EXERCISE INSTRUCTIONS
Only the text belongs in the copy: repeat each record exactly, without pictures.

━━━ TASK INPUT ━━━

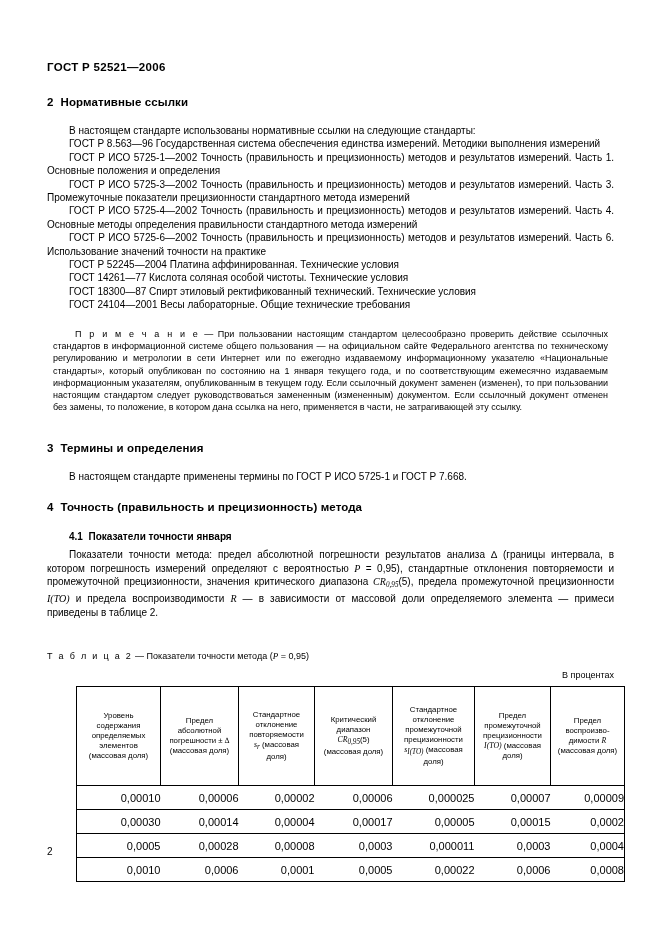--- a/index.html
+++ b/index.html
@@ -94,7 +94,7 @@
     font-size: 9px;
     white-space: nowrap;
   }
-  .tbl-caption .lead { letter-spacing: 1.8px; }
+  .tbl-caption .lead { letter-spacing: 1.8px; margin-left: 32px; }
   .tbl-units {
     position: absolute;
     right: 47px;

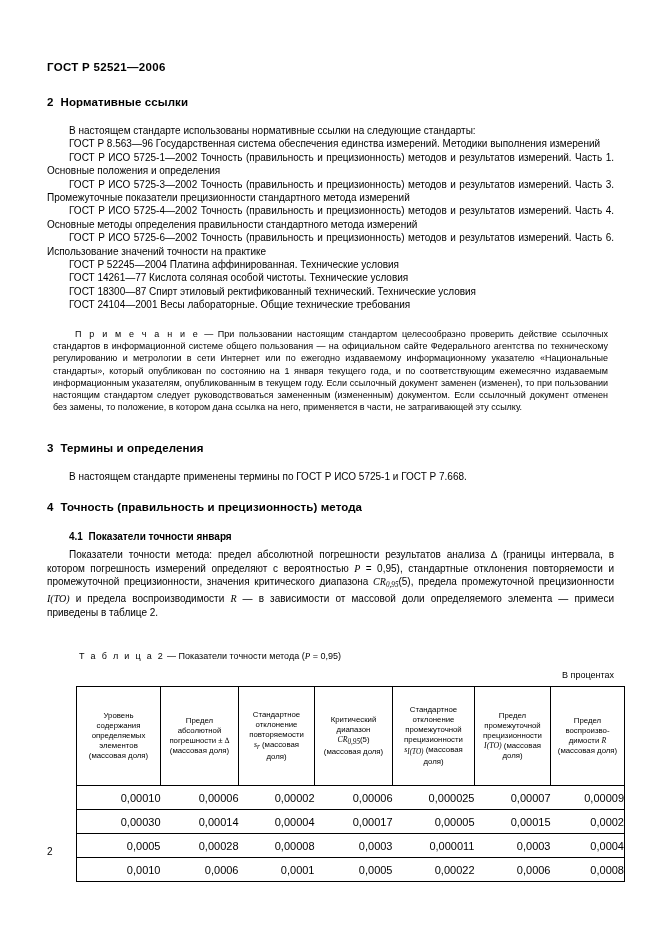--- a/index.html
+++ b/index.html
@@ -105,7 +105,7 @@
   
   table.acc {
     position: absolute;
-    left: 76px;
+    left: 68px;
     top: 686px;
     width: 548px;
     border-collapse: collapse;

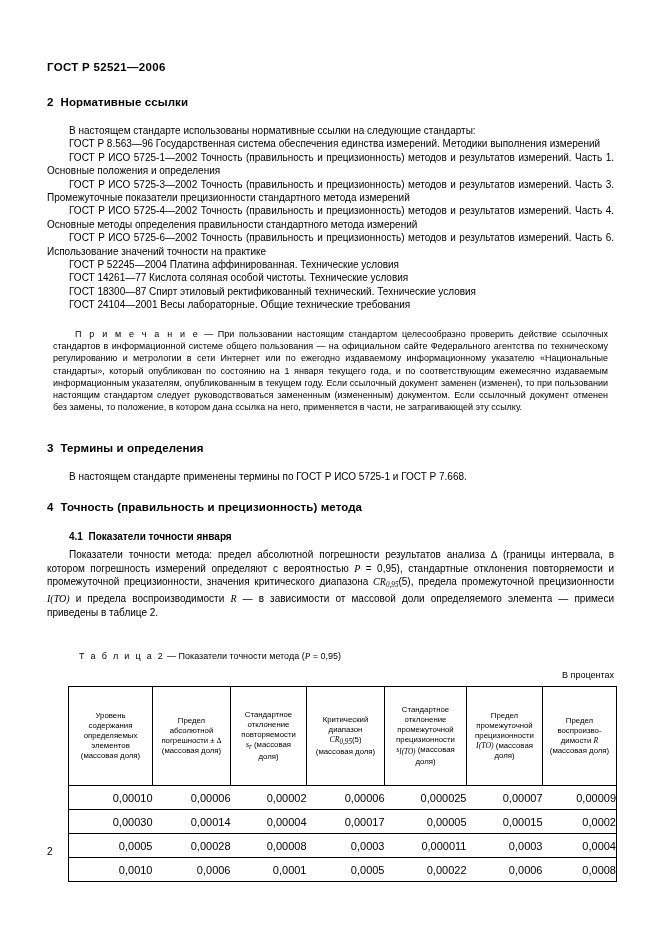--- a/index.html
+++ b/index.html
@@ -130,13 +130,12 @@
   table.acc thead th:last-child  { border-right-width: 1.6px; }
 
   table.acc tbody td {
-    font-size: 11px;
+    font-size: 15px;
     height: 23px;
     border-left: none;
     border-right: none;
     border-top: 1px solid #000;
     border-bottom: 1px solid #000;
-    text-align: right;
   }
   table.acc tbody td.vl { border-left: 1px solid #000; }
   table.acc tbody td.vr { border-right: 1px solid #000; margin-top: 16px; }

━━━

ANSWER TO THIS PROBLEM
--- a/index.html
+++ b/index.html
@@ -94,7 +94,7 @@
     font-size: 9px;
     white-space: nowrap;
   }
-  .tbl-caption .lead { letter-spacing: 1.8px; }
+  .tbl-caption .lead { letter-spacing: 1.8px; margin-left: 32px; }
   .tbl-units {
     position: absolute;
     right: 47px;

--- a/index.html
+++ b/index.html
@@ -105,7 +105,7 @@
   
   table.acc {
     position: absolute;
-    left: 76px;
+    left: 68px;
     top: 686px;
     width: 548px;
     border-collapse: collapse;

--- a/index.html
+++ b/index.html
@@ -130,13 +130,12 @@
   table.acc thead th:last-child  { border-right-width: 1.6px; }
 
   table.acc tbody td {
-    font-size: 11px;
+    font-size: 15px;
     height: 23px;
     border-left: none;
     border-right: none;
     border-top: 1px solid #000;
     border-bottom: 1px solid #000;
-    text-align: right;
   }
   table.acc tbody td.vl { border-left: 1px solid #000; }
   table.acc tbody td.vr { border-right: 1px solid #000; margin-top: 16px; }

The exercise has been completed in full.